* [Exercise] Write the next part of the Cmpanalyzer data compression project description, beginning right after its final sentence.

* [Passage provided]
Cmpanalyzer

The aim of this project is to create a data analysis and compression application. It is the challenge for the admission process to 42 Labs, from 42 São Paulo.

You can see the challenge proposal here and the board project used for planning here.

The project was developed in Linux OS. You can see the instructions to run it here

Concepts
Conceitual planning
Flowchart
How to run the cmpanalyzer
Conclusion
Sources used in the development of this program

1. Concepts

In order to do this project I had to learn some new concepts:

Encoding and decoding
Data Compression
Huffman Coding
Use of shared memory between programs

1. Encoding and decoding

In computers, encoding is the process of putting a sequence of characters into a specialized format for efficient transmission or storage.

Decoding is the opposite process: the conversion of an encoded format back into the original sequence of characters.

PS: these terms should not be confused with encryption and decryption, which focus on hiding and securing data. (We can encrypt data without changing the code or encode data without deliberately hiding the content.)

2. Data compression

Data compression is the process of encoding information using fewer bits than the original representation.

For example, each character from ASCII table is represented by 8 bits, or 1 byte - a sequence of zeros and ones. So a text (a sequence of characters) is also a big sequence of zeros and ones. The text compression aims to reduce this amount of zeros and ones, so that you need less bits to store the same information.

* [Entries provided]
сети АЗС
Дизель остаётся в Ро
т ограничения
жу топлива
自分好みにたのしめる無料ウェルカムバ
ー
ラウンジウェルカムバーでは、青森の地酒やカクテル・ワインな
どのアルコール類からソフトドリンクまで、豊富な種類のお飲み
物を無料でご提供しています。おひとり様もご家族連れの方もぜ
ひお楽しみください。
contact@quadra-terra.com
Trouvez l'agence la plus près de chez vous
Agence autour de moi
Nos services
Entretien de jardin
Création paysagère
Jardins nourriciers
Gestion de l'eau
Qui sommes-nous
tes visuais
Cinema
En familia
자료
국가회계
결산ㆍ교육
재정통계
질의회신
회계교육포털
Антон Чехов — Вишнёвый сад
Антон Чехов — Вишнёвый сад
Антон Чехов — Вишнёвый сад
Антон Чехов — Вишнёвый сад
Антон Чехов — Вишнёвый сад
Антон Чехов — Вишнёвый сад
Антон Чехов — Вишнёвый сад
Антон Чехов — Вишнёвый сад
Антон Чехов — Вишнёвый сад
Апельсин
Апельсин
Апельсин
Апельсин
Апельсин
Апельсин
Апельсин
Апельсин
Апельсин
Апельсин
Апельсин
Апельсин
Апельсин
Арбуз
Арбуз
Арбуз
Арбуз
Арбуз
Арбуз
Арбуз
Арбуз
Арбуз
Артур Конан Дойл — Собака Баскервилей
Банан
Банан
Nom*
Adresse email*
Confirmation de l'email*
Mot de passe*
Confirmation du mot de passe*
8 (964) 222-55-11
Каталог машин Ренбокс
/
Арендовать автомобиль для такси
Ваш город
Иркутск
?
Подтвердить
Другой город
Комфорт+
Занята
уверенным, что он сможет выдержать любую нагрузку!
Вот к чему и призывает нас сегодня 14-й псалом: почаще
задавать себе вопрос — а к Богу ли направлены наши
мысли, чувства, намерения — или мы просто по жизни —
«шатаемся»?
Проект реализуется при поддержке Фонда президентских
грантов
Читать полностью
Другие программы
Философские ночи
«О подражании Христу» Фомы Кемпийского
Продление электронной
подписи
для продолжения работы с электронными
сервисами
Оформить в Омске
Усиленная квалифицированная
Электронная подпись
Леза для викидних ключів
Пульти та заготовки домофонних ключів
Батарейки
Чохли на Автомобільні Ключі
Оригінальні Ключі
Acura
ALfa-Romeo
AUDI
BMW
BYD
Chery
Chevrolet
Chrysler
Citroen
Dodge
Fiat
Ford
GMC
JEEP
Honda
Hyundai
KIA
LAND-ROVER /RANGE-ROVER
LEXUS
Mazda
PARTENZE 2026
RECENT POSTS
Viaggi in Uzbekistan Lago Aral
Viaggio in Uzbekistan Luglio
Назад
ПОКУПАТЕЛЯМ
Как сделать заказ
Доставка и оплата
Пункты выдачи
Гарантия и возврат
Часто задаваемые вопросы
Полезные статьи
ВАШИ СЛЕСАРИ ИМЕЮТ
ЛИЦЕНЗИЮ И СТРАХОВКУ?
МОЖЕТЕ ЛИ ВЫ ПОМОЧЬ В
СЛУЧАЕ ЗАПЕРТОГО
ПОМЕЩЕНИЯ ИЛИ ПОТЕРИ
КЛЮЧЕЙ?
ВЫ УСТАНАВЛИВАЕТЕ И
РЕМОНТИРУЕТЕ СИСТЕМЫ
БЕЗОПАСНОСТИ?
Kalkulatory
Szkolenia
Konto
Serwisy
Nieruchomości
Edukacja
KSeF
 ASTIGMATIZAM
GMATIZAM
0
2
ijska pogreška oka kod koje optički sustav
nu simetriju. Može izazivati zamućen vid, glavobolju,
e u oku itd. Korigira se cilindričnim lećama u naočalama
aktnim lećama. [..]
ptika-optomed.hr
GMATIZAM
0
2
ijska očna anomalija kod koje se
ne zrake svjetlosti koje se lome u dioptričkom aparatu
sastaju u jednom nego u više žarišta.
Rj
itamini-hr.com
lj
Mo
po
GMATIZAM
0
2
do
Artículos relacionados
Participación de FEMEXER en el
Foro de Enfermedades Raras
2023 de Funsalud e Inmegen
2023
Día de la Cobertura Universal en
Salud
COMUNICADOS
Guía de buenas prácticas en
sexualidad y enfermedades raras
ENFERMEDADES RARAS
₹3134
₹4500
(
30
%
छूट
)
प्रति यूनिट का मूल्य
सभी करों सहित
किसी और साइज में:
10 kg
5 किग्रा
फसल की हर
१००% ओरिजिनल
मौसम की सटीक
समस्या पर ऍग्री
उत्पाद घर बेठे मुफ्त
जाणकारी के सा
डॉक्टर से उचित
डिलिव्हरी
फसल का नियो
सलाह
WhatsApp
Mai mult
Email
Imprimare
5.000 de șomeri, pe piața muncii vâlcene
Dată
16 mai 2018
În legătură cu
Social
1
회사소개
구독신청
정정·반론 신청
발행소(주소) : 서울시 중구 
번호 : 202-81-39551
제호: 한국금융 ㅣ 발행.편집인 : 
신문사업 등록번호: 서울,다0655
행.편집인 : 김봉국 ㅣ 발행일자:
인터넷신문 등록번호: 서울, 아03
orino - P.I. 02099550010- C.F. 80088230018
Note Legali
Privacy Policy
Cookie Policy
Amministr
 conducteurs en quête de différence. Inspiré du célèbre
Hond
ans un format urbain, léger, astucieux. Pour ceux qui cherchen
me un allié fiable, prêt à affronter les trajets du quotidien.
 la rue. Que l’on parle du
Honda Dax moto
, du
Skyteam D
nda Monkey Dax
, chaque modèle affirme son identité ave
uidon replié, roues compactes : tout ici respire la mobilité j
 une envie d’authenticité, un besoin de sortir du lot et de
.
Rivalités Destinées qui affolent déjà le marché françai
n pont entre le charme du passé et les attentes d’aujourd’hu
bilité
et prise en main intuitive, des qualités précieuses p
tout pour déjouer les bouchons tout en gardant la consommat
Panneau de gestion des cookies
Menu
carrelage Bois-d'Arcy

* [Exercise response]
Compression reduces the resources required to store and transmit data (which implies in gaining performance, decreasing the time of the transmissions).

A device that performs data compression is an encoder, and one that performs the reversal of the process (decompression) is a decoder.

A compression can be lossy or lossless:

Lossless compression reduces bits by identifying and eliminating redundancy. For example, the sequence "AAAAAA" (6 bytes) could be represented by the sequence "6A" (only 2 bytes). No information is lost in lossless compression. Text compression has to be losslessly.
Lossy compression reduces bits by removing unnecessary or less important information. For example, for music, videos and images compression some informations are not relevant and can be lost in the process.

3. Huffman Coding

Huffman coding is the basic foundation of modern text compression. It uses the frequencies of the charcarters in the data set to be compressed to determine variable length codes for each charcarter. Some charcarters will end up with less than 8 bits (the characters that are used very often) and others with more than 8 bits (the characters that are not used very often).

Compression process

Here are the steps for the compression process:

Count how many times each character is used

Order them in a linked list from the least used to the most used

Create the Huffman Tree:

Remove the 2 least used characters in the list (the two on the top), and create a new node for the tree and add their frequencies as the frequency (weight) of the node.
Add the node sum back to the list, in the sort order

Repeat the process until you have only one node on the list

Create the encode table/dictionary using the Huffman Tree - the sequence of ones and zeros for each character

The Huffman Tree tells how to convert the text into ones and zeros: to know the sequence, you begin on the top and follow the path down:

each time you take the left hand side, write 0
each time you take the right hand side, write 1

There is no ambiguity in Huffman Coding: the bit sequences are assigned in such a way that the bits assigned to one character is not the prefix of bits assigned to any other character. This because the variable-length bit sequences assigned to the characters are prefix codes.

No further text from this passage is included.